▸ **Exercise**
Where a picture appears, leave it out; copy everything else in the records exactly.

▸ **Data to use**
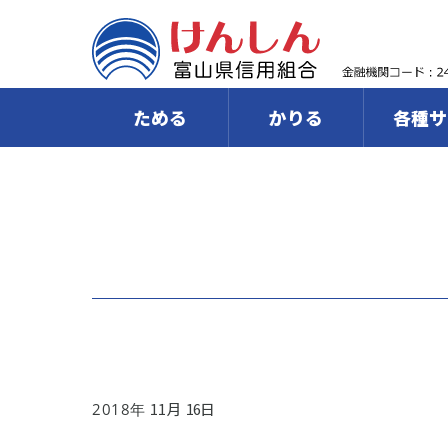
ためる
かりる
各種サ
11
16
2018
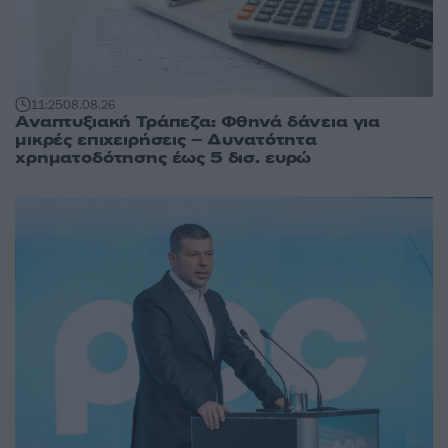
11:25
08.08.26
Αναπτυξιακή Τράπεζα: Φθηνά δάνεια για
μικρές επιχειρήσεις – Δυνατότητα
χρηματοδότησης έως 5 δισ. ευρώ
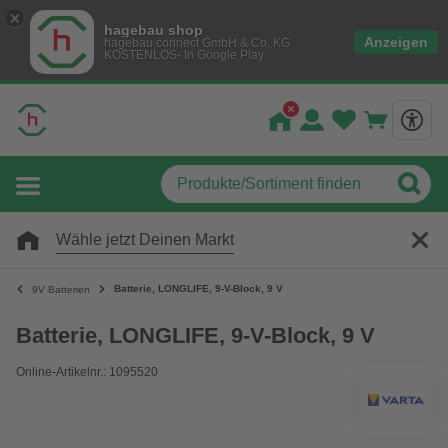
hagebau shop
Anzeigen
hagebau connect GmbH & Co. KG
KOSTENLOS- In Google Play
Wähle jetzt Deinen Markt
Batterie, LONGLIFE, 9-V-Block, 9 V
9V Batterien
Batterie, LONGLIFE, 9-V-Block, 9 V
Online-Artikelnr.: 1095520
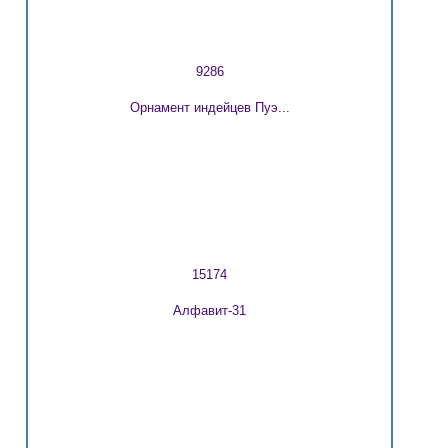
9286
Орнамент индейцев Пуэ...
15174
Алфавит-31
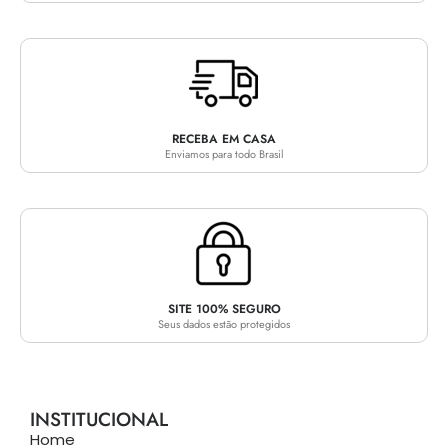
RECEBA EM CASA
Enviamos para todo Brasil
SITE 100% SEGURO
Seus dados estão protegidos
INSTITUCIONAL
Home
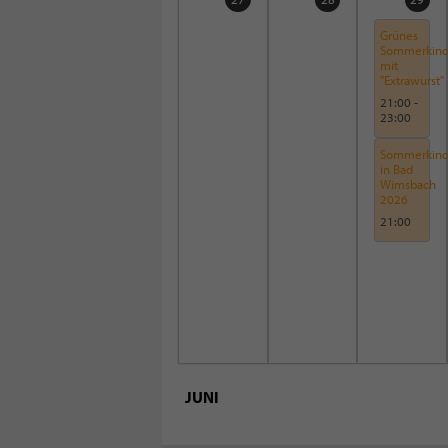
Grünes
Sommerkin
mit
"Extrawurst"
21:00
-
23:00
Sommerkin
in Bad
Wimsbach
2026
21:00
JUNI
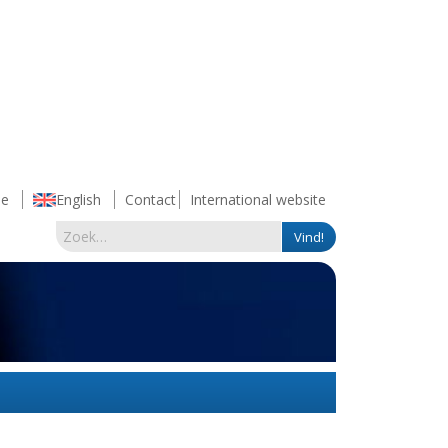
e
English
Contact
International website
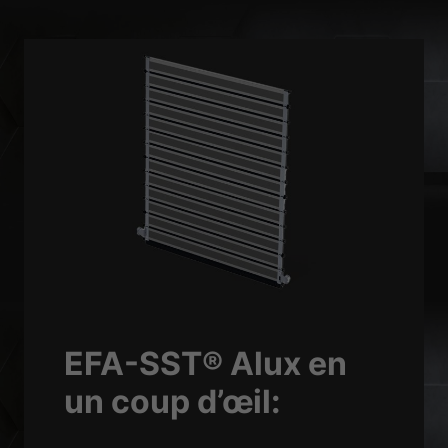
EFA-SST® Alux en
un coup d’œil:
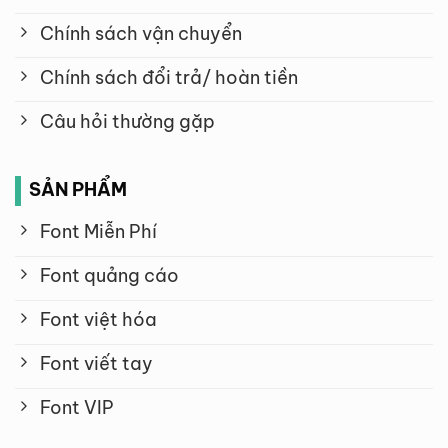
Chính sách vận chuyển
Chính sách đổi trả/ hoàn tiền
Câu hỏi thường gặp
SẢN PHẨM
Font Miễn Phí
Font quảng cáo
Font việt hóa
Font viết tay
Font VIP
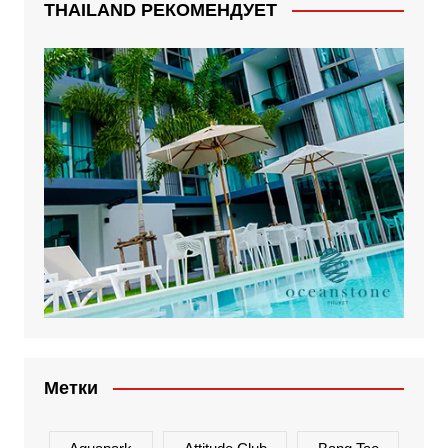
THAILAND РЕКОМЕНДУЕТ
Метки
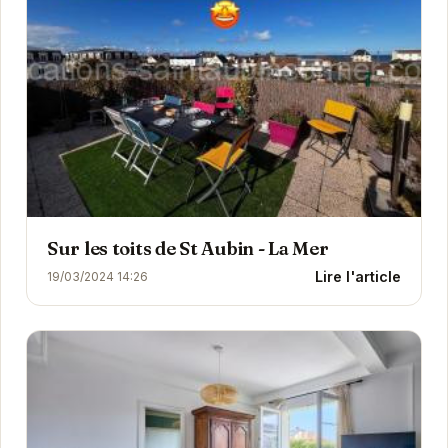
Sur les toits de St Aubin - La Mer
Lire l'article
19/03/2024 14:26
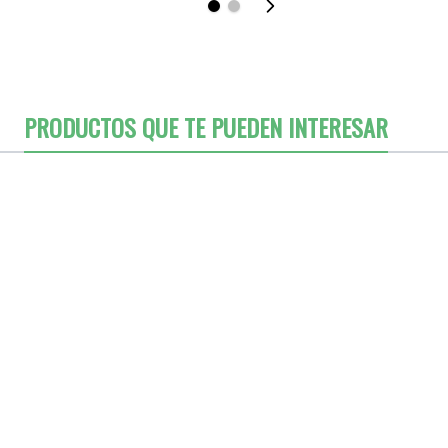
PRODUCTOS QUE TE PUEDEN INTERESAR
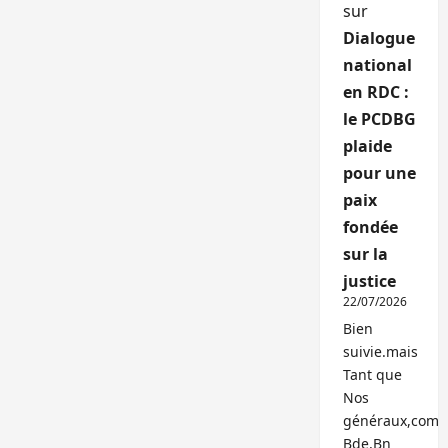
sur
Dialogue
national
en RDC :
le PCDBG
plaide
pour une
paix
fondée
sur la
justice
22/07/2026
Bien
suivie.mais
Tant que
Nos
généraux,com
Bde,Bn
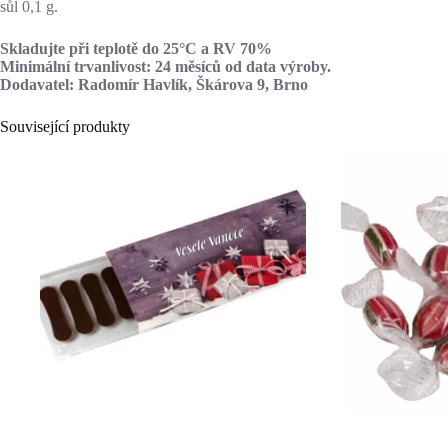
sůl 0,1 g.
Skladujte při teplotě do 25°C a RV 70%
Minimální trvanlivost: 24 měsíců od data výroby.
Dodavatel: Radomír Havlík, Škárova 9, Brno
Související produkty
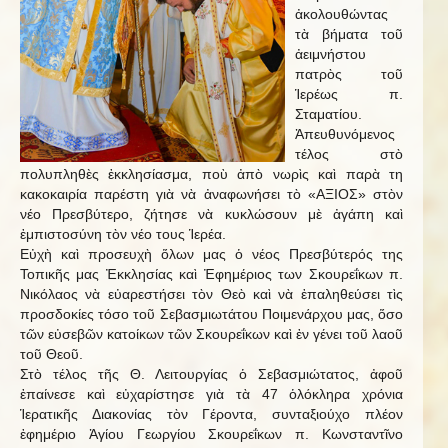
ἀκολουθώντας
τὰ βήματα τοῦ
ἀειμνήστου
πατρὸς τοῦ
Ἱερέως π.
Σταματίου.
Ἀπευθυνόμενος
τέλος στὸ
πολυπληθὲς ἐκκλησίασμα, ποὺ ἀπὸ νωρὶς καὶ παρὰ τη
κακοκαιρία παρέστη γιὰ νὰ ἀναφωνήσει τὸ «ΑΞΙΟΣ» στὸν
νέο Πρεσβύτερο, ζήτησε νὰ κυκλώσουν μὲ ἀγάπη καὶ
ἐμπιστοσύνη τὸν νέο τους Ἱερέα.
Εὐχὴ καὶ προσευχὴ ὅλων μας ὁ νέος Πρεσβύτερός της
Τοπικῆς μας Ἐκκλησίας καὶ Ἐφημέριος των Σκουρεΐκων π.
Νικόλαος νὰ εὐαρεστήσει τὸν Θεὸ καὶ νὰ ἐπαληθεύσει τὶς
προσδοκίες τόσο τοῦ Σεβασμιωτάτου Ποιμενάρχου μας, ὅσο
τῶν εὐσεβῶν κατοίκων τῶν Σκουρεΐκων καὶ ἐν γένει τοῦ λαοῦ
τοῦ Θεοῦ.
Στὸ τέλος τῆς Θ. Λειτουργίας ὁ Σεβασμιώτατος, ἀφοῦ
ἐπαίνεσε καὶ εὐχαρίστησε γιὰ τὰ 47 ὁλόκληρα χρόνια
Ἱερατικῆς Διακονίας τὸν Γέροντα, συνταξιούχο πλέον
ἐφημέριο Ἁγίου Γεωργίου Σκουρεΐκων π. Κωνσταντῖνο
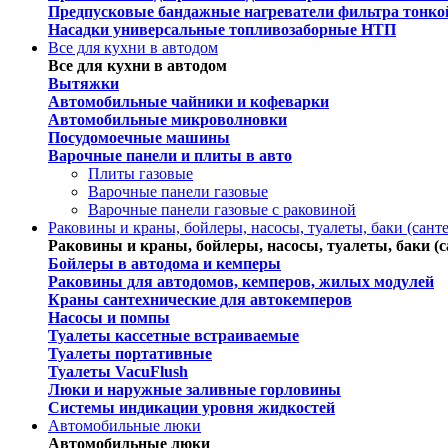
Предпусковые бандажные нагреватели фильтра тонко
Насадки универсальные топливозаборные НТП
Все для кухни в автодом
Все для кухни в автодом
Вытяжки
Автомобильные чайники и кофеварки
Автомобильные микроволновки
Посудомоечные машины
Варочные панели и плиты в авто
Плиты газовые
Варочные панели газовые
Варочные панели газовые c раковиной
Раковины и краны, бойлеры, насосы, туалеты, баки (сант
Раковины и краны, бойлеры, насосы, туалеты, баки (с
Бойлеры в автодома и кемперы
Раковины для автодомов, кемперов, жилых модулей
Краны сантехнические для автокемперов
Насосы и помпы
Туалеты кассетные встраиваемые
Туалеты портативные
Туалеты VacuFlush
Люки и наружные заливные горловины
Системы индикации уровня жидкостей
Автомобильные люки
Автомобильные люки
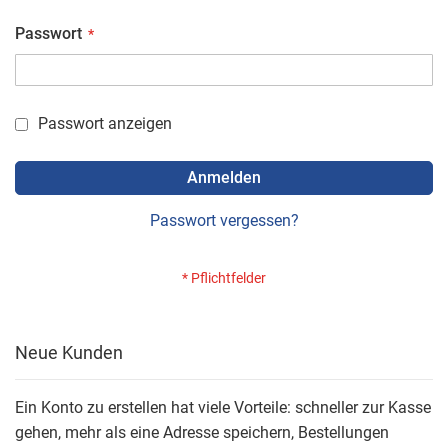
Passwort
Passwort anzeigen
Anmelden
Passwort vergessen?
Neue Kunden
Ein Konto zu erstellen hat viele Vorteile: schneller zur Kasse
gehen, mehr als eine Adresse speichern, Bestellungen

▸ **Result for this exercise**
ためる
かりる
各種サ
11
16
2018
11:25
08.08.26
Αναπτυξιακή Τράπεζα: Φθηνά δάνεια για
μικρές επιχειρήσεις – Δυνατότητα
χρηματοδότησης έως 5 δισ. ευρώ
hagebau shop
Anzeigen
hagebau connect GmbH & Co. KG
KOSTENLOS- In Google Play
Wähle jetzt Deinen Markt
Batterie, LONGLIFE, 9-V-Block, 9 V
9V Batterien
Batterie, LONGLIFE, 9-V-Block, 9 V
Online-Artikelnr.: 1095520
9286
Орнамент индейцев Пуэ...
15174
Алфавит-31
RECEBA EM CASA
Enviamos para todo Brasil
SITE 100% SEGURO
Seus dados estão protegidos
INSTITUCIONAL
Home
Grünes
Sommerkin
mit
"Extrawurst"
21:00
-
23:00
Sommerkin
in Bad
Wimsbach
2026
21:00
JUNI
e
English
Contact
International website
EFA-SST® Alux en
un coup d’œil:
Chính sách vận chuyển
Chính sách đổi trả/ hoàn tiền
Câu hỏi thường gặp
SẢN PHẨM
Font Miễn Phí
Font quảng cáo
Font việt hóa
Font viết tay
Font VIP
THAILAND РЕКОМЕНДУЕТ
Метки
Sur les toits de St Aubin - La Mer
Lire l'article
19/03/2024 14:26
PRODUCTOS QUE TE PUEDEN INTERESAR
sur
Dialogue
national
en RDC :
le PCDBG
plaide
pour une
paix
fondée
sur la
justice
22/07/2026
Bien
suivie.mais
Tant que
Nos
généraux,com
Bde,Bn
sůl 0,1 g.
Skladujte při teplotě do 25°C a RV 70%
Minimální trvanlivost: 24 měsíců od data výroby.
Dodavatel: Radomír Havlík, Škárova 9, Brno
Související produkty
ἀκολουθώντας
τὰ βήματα τοῦ
ἀειμνήστου
πατρὸς τοῦ
Ἱερέως π.
Σταματίου.
Ἀπευθυνόμενος
τέλος στὸ
πολυπληθὲς ἐκκλησίασμα, ποὺ ἀπὸ νωρὶς καὶ παρὰ τη
κακοκαιρία παρέστη γιὰ νὰ ἀναφωνήσει τὸ «ΑΞΙΟΣ» στὸν
νέο Πρεσβύτερο, ζήτησε νὰ κυκλώσουν μὲ ἀγάπη καὶ
ἐμπιστοσύνη τὸν νέο τους Ἱερέα.
Εὐχὴ καὶ προσευχὴ ὅλων μας ὁ νέος Πρεσβύτερός της
Τοπικῆς μας Ἐκκλησίας καὶ Ἐφημέριος των Σκουρεΐκων π.
Νικόλαος νὰ εὐαρεστήσει τὸν Θεὸ καὶ νὰ ἐπαληθεύσει τὶς
προσδοκίες τόσο τοῦ Σεβασμιωτάτου Ποιμενάρχου μας, ὅσο
τῶν εὐσεβῶν κατοίκων τῶν Σκουρεΐκων καὶ ἐν γένει τοῦ λαοῦ
τοῦ Θεοῦ.
Στὸ τέλος τῆς Θ. Λειτουργίας ὁ Σεβασμιώτατος, ἀφοῦ
ἐπαίνεσε καὶ εὐχαρίστησε γιὰ τὰ 47 ὁλόκληρα χρόνια
Ἱερατικῆς Διακονίας τὸν Γέροντα, συνταξιούχο πλέον
ἐφημέριο Ἁγίου Γεωργίου Σκουρεΐκων π. Κωνσταντῖνο
Предпусковые бандажные нагреватели фильтра тонко
Насадки универсальные топливозаборные НТП
Все для кухни в автодом
Все для кухни в автодом
Вытяжки
Автомобильные чайники и кофеварки
Автомобильные микроволновки
Посудомоечные машины
Варочные панели и плиты в авто
Плиты газовые
Варочные панели газовые
Варочные панели газовые c раковиной
Раковины и краны, бойлеры, насосы, туалеты, баки (сант
Раковины и краны, бойлеры, насосы, туалеты, баки (с
Бойлеры в автодома и кемперы
Раковины для автодомов, кемперов, жилых модулей
Краны сантехнические для автокемперов
Насосы и помпы
Туалеты кассетные встраиваемые
Туалеты портативные
Туалеты VacuFlush
Люки и наружные заливные горловины
Системы индикации уровня жидкостей
Автомобильные люки
Автомобильные люки
Passwort
Passwort anzeigen
Anmelden
Passwort vergessen?
Neue Kunden
Ein Konto zu erstellen hat viele Vorteile: schneller zur Kasse
gehen, mehr als eine Adresse speichern, Bestellungen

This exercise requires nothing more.